START Source information

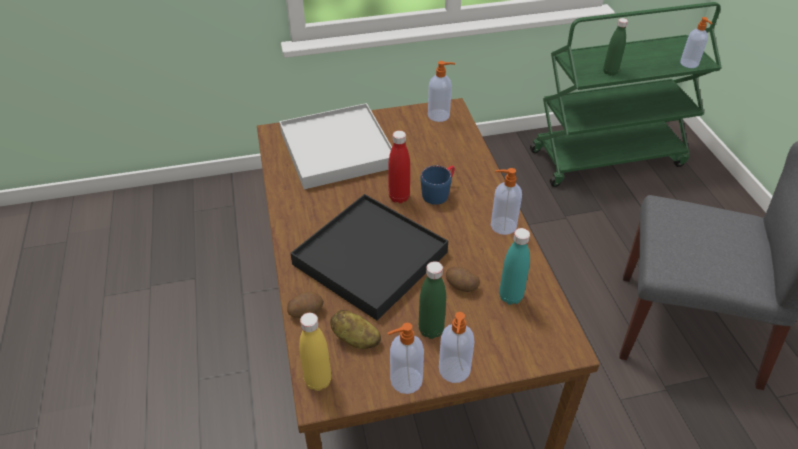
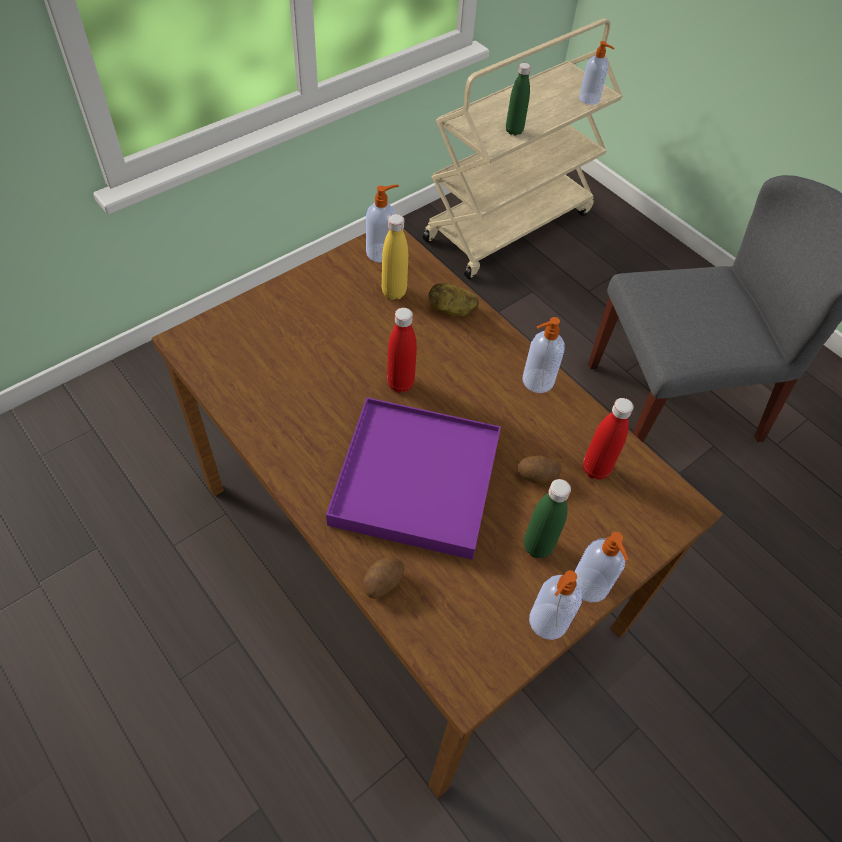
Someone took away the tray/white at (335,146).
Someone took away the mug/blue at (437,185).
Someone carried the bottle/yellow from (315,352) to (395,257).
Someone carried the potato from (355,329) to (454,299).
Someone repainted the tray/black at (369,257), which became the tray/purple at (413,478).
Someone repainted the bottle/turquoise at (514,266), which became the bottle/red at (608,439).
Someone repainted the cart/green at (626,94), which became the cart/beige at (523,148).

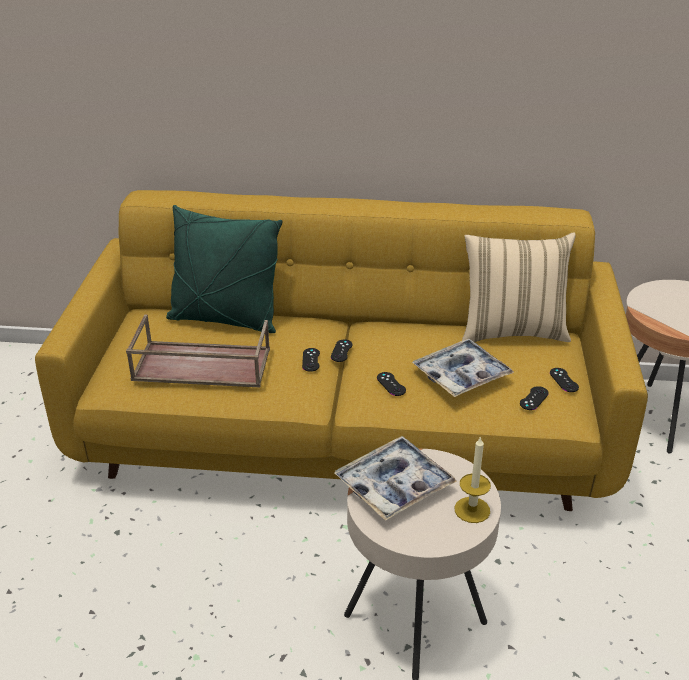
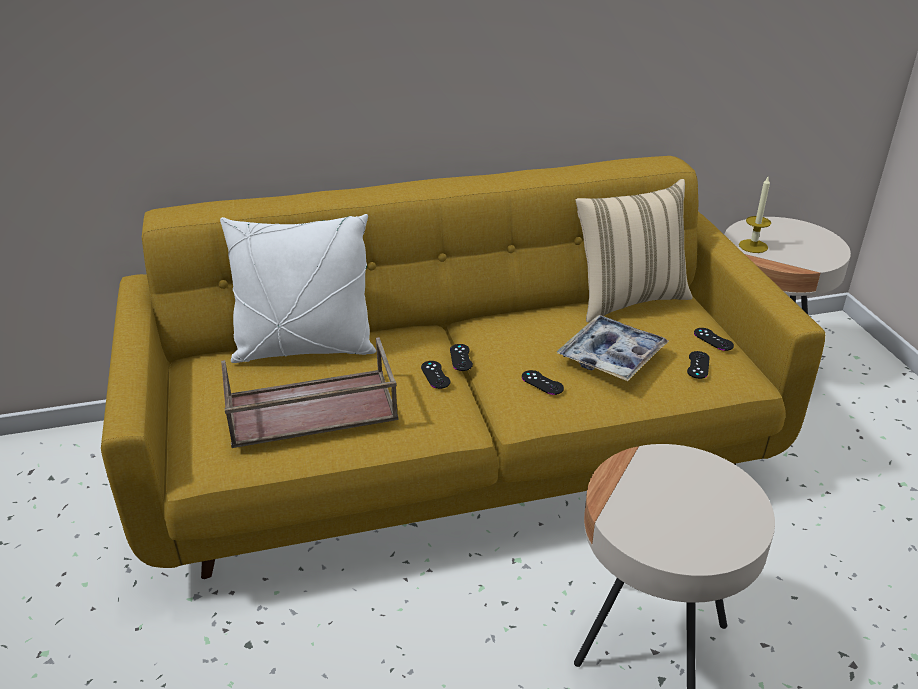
Someone took away the tray at (396,478).
Someone carried the candle from (473,479) to (755,215).
Someone repainted the pillow/green at (224,269), which became the pillow/white at (298,288).

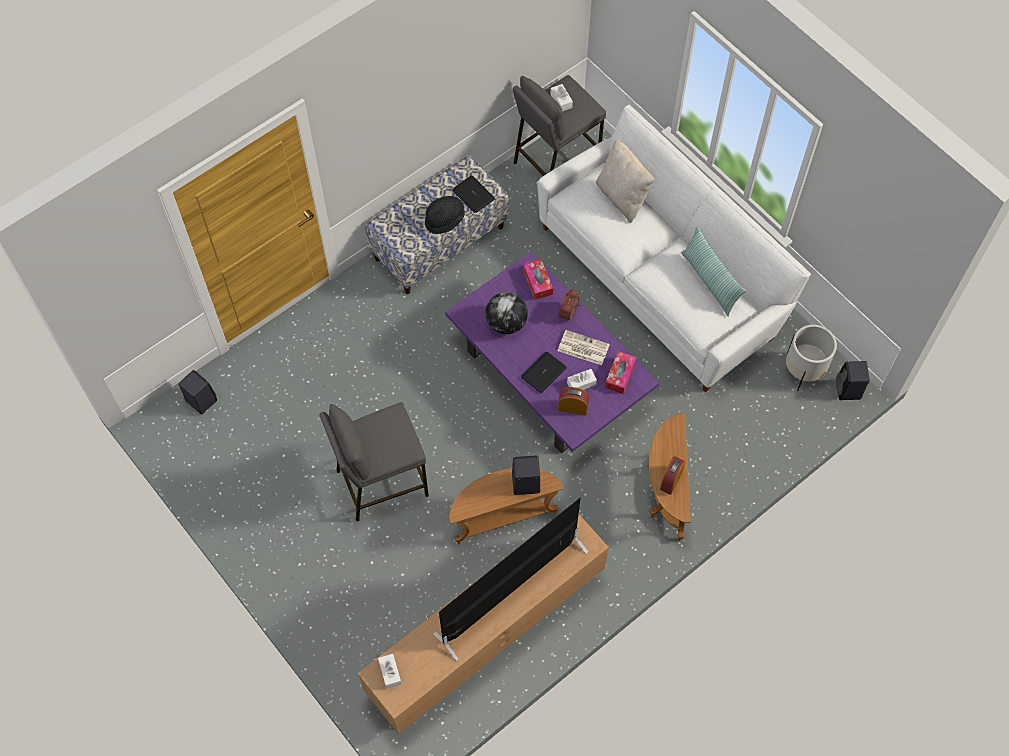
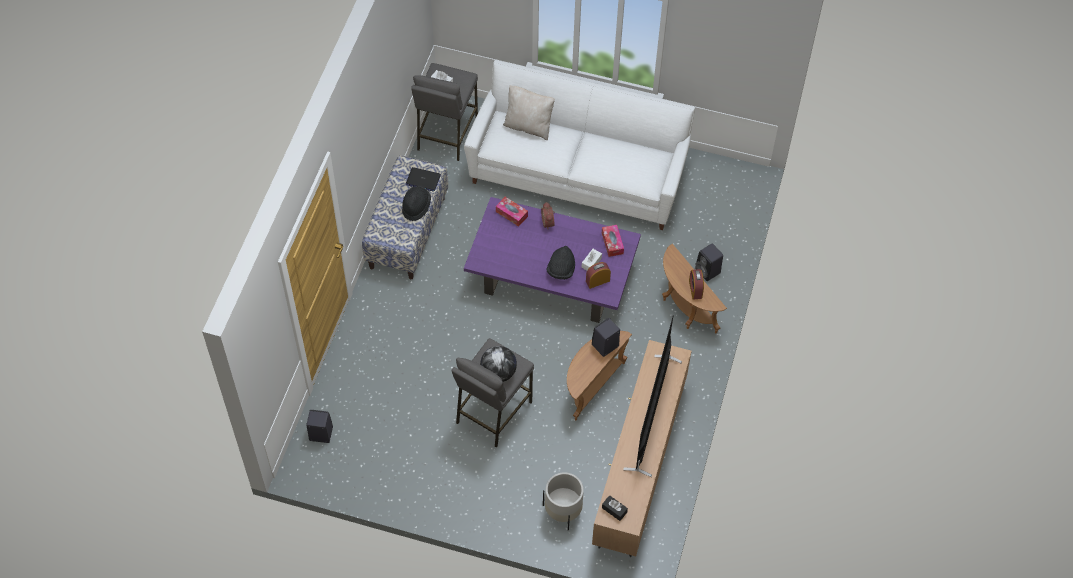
Someone took away the newspaper at (584,347).
Someone took away the pillow at (713,272).
Someone carried the globe from (506,313) to (498,364).
Someone carried the planter/white from (811,358) to (563,501).
Someone carried the speaker/black from (853,380) to (709,262).
Someone swapped the laptop at (544,372) for the hat/black at (561,263).
Someone repainted the tissue box/white at (390,671), which became the tissue box/black at (615,508).

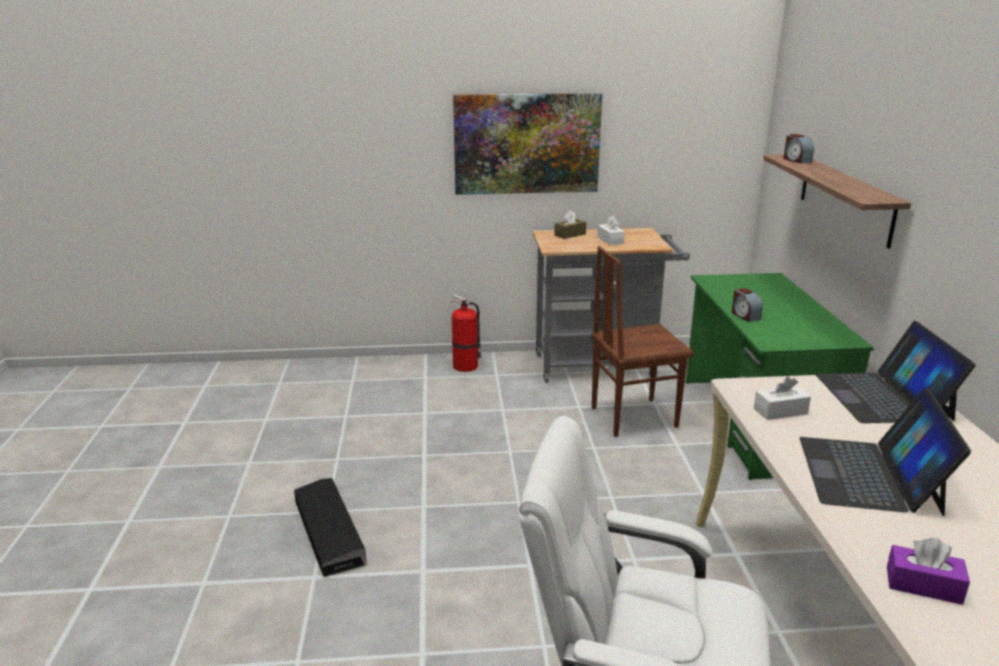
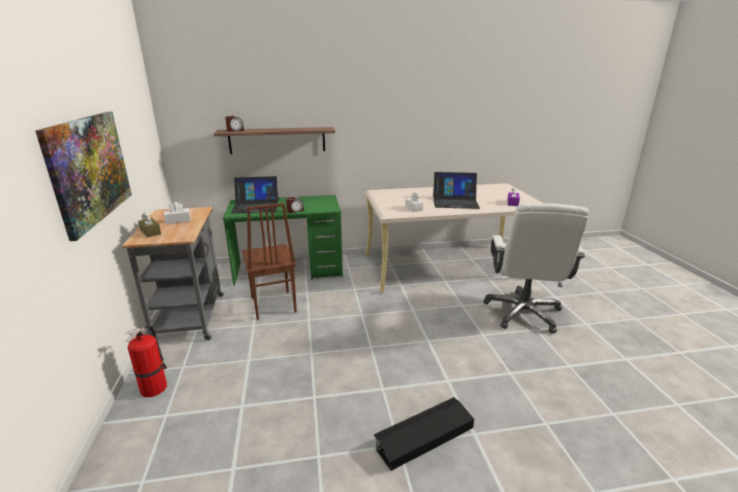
Someone carried the laptop from (896,372) to (255,194).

END Source information

• Required work:
All of the data above should be printed again exactly, though none of the pictures belong in the copy.

• Result for this exercise:
Someone took away the tray/white at (335,146).
Someone took away the mug/blue at (437,185).
Someone carried the bottle/yellow from (315,352) to (395,257).
Someone carried the potato from (355,329) to (454,299).
Someone repainted the tray/black at (369,257), which became the tray/purple at (413,478).
Someone repainted the bottle/turquoise at (514,266), which became the bottle/red at (608,439).
Someone repainted the cart/green at (626,94), which became the cart/beige at (523,148).

Someone took away the tray at (396,478).
Someone carried the candle from (473,479) to (755,215).
Someone repainted the pillow/green at (224,269), which became the pillow/white at (298,288).

Someone took away the newspaper at (584,347).
Someone took away the pillow at (713,272).
Someone carried the globe from (506,313) to (498,364).
Someone carried the planter/white from (811,358) to (563,501).
Someone carried the speaker/black from (853,380) to (709,262).
Someone swapped the laptop at (544,372) for the hat/black at (561,263).
Someone repainted the tissue box/white at (390,671), which became the tissue box/black at (615,508).

Someone carried the laptop from (896,372) to (255,194).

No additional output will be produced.